Friday, 29 April 2011

Why do teams fail to sustain code quality?

Code quality always seems to get worse and worse. Even when a team is actively fighting against it, complexity inevitably wins in the end. What's going on? Why is this pull towards complexity such a powerful force?

In my view, a lot of the problem stems from the wrong actions being taken, with the best of intentions in mind.

Code quality quickly spirals down

Developers don't want to introduce bugs, so they naturally take actions to avoid doing so. Making changes to working code is risky, so developers make heavy use of conditional logic ("in my particular case do this, otherwise, do the same as before") and duplication to minimise the changes to existing code.

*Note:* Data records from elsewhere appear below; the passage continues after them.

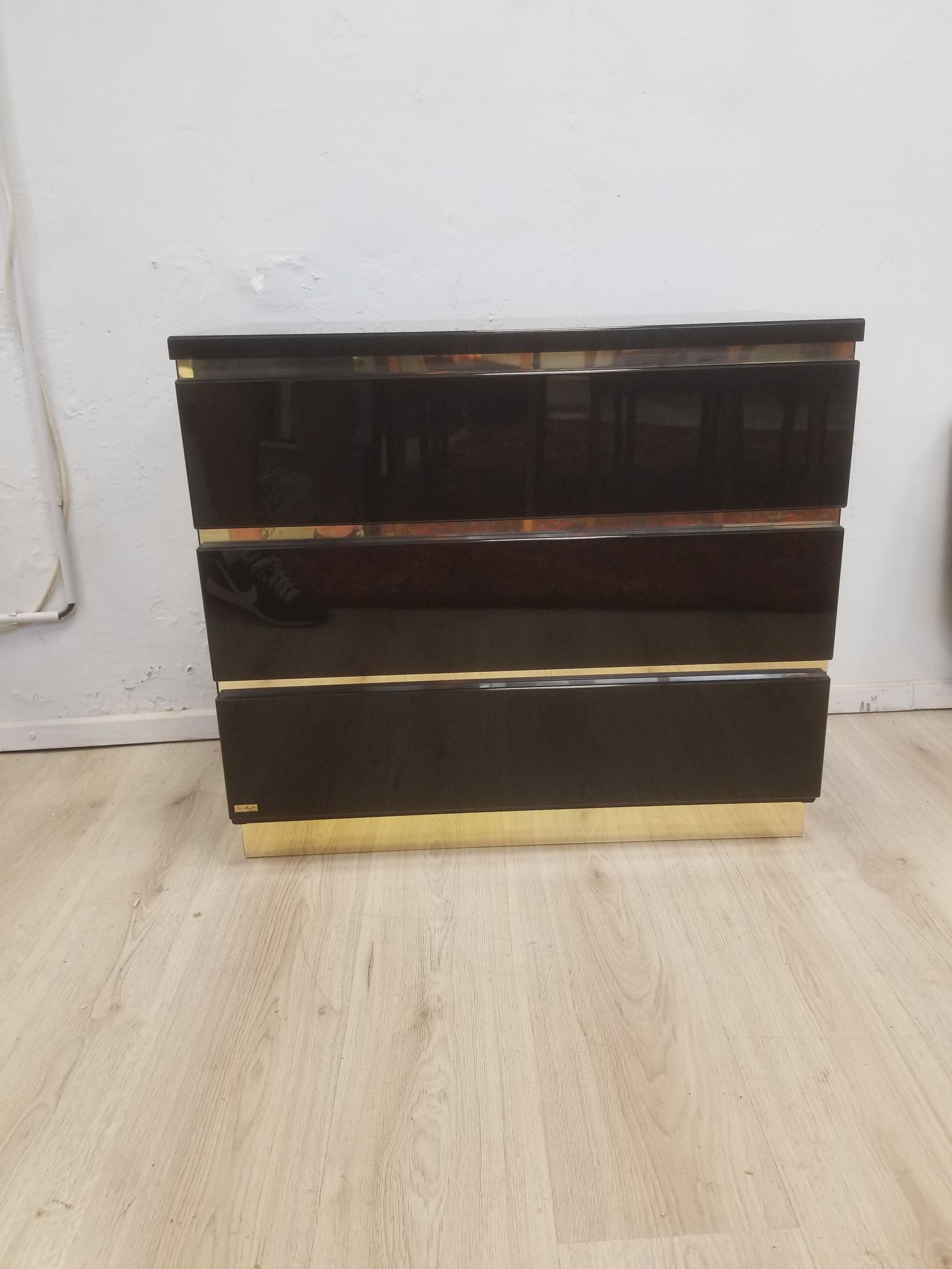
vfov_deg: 67.3
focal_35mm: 26
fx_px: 953
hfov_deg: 53.1
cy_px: 634
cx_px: 476
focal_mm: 4.25
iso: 200
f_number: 1.7
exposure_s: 1/33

There's a good intention behind it. Unfortunately, it makes the code increasingly difficult to work with—to understand the ramifications of a change— and subsequently increases the pressure to tread carefully and avoid making those bigger and bolder changes to the design that are really needed to keep the code clean.

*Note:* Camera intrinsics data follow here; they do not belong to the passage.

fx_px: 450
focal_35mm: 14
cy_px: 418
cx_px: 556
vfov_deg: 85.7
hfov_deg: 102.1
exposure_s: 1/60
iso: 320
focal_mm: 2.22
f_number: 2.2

Automated regression tests aren't enough to stop it

Agile teams tend to make heavy use of automated regression tests. This not only allows the team to release code frequently, but allows them to refactor it and keep the design in good shape. The tests should catch any bugs introduced when the design is reworked.

That's the theory, but, in practice, the developers don't keep the design clean. Why? Because their old "don't make unnecessary changes" habit is so deeply-ingrained. And so, the vicious circle continues.

You have to change the habits too

How do you change habits? Education, constant reminders, code reviews, management oversight, tie a knot in your handkerchief... whatever it takes because if you don't change the habits your code quality will deteriorate and your team's agility will disappear with it.

1 comment:

Dave Berry said...

Isn't time another factor? If it is quicker to duplicate code or to use conditional logic, and developers are under pressure to show progress and/or not to waste project time, then there is incentive to produce this more complicated code. Regression tests will catch quality failures but bugs arising from changes will still take time to correct.

Agile methods measure progress by working software and aim to show progress at the end of each iteration (2 weeks in our case). So the pressure is there to produce quick solutions.